_EXERCISE DETAILS_
Every line of the material below in which "towel" shows up is to be located and copied.

_RECORDS FOR THE TASK_
★ ★ ★ ★

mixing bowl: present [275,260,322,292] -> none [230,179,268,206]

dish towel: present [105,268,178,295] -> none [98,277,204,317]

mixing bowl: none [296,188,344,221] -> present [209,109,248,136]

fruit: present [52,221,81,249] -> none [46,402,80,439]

★ ★ ★ ★

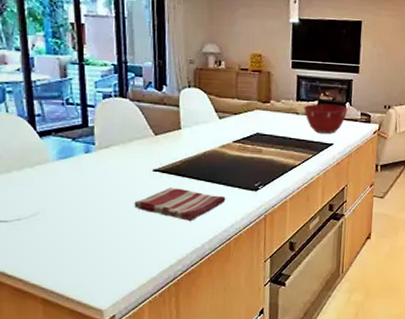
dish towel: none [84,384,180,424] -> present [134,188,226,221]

★ ★ ★ ★

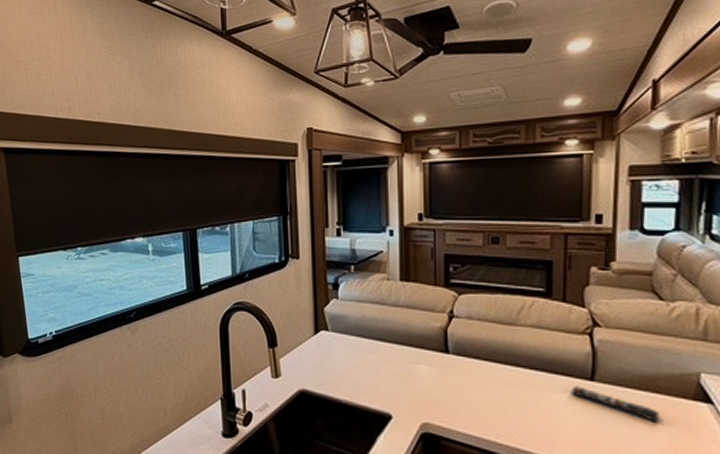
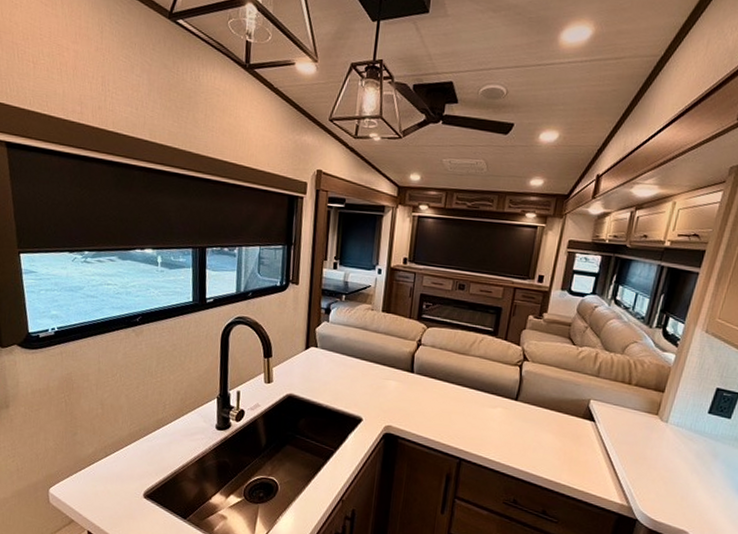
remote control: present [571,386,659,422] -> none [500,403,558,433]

★ ★ ★ ★

_OUTPUT OF THE EXERCISE_
dish towel: present [105,268,178,295] -> none [98,277,204,317]
dish towel: none [84,384,180,424] -> present [134,188,226,221]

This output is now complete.